Actas de congresos
A qualitative analysis of a corpus of opinion summaries based on aspects
Conference of the North American Chapter of the Association for Computational Linguistics - Human Language Technologies; Linguistic Annotation Workshop, 9th, 2015, Denver.
López, Roque E.
Avanço, Lucas Vinicius
Balage Filho, Pedro Paulo
Bokan, Alessandro Y.
Cardoso, Paula Christina Figueira
Dias, Márcio de Souza
Nóbrega, Fernando Antônio Asevêdo
Cabezudo, Marco Antonio Sobrevilla
Souza, Jackson W. C.
Zacarias, Andressa C. I.
Seno, Eloize M. R.
Felippo, Ariani di
Pardo, Thiago Alexandre Salgueiro
Aspect-based opinion summarization is the task of automatically generating a summary for some aspects of a specific topic from a set of opinions. In most cases, to evaluate the quality of the automatic summaries, it is necessary to have a reference corpus of human summaries to analyze how similar they are. The scarcity of corpora in that task has been a limiting factor for many research works. In this paper, we introduce OpiSums-PT, a corpus of extractive and abstractive summaries of opinions written in Brazilian Portuguese.

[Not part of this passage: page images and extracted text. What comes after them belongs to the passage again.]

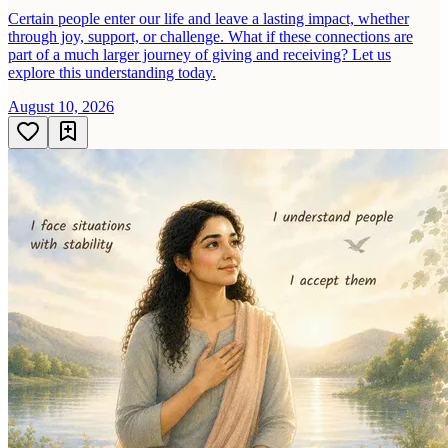
Certain people enter our life and leave a lasting impact, whether
through joy, support, or challenge. What if these connections are
part of a much larger journey of giving and receiving? Let us
explore this understanding today.
August 10, 2026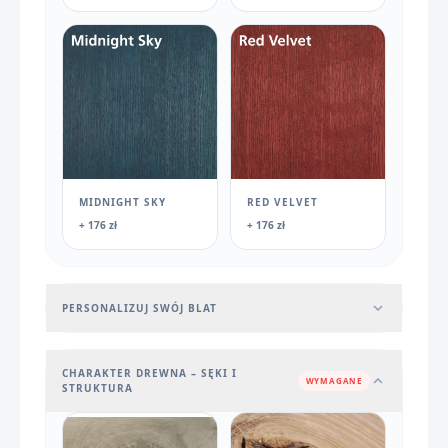
MIDNIGHT SKY
RED VELVET
+ 176 zł
+ 176 zł
PERSONALIZUJ SWÓJ BLAT
CHARAKTER DREWNA – SĘKI I
WYMAGANE
STRUKTURA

We use this corpus to analyze how similar human summaries are and how people take into account the issues of aspect coverage and sentimento orientation to generate manual summaries. The results of these analyses show that human summaries are diversified and people generate summaries only for some aspects, keeping the overall sentiment orientation with little variation.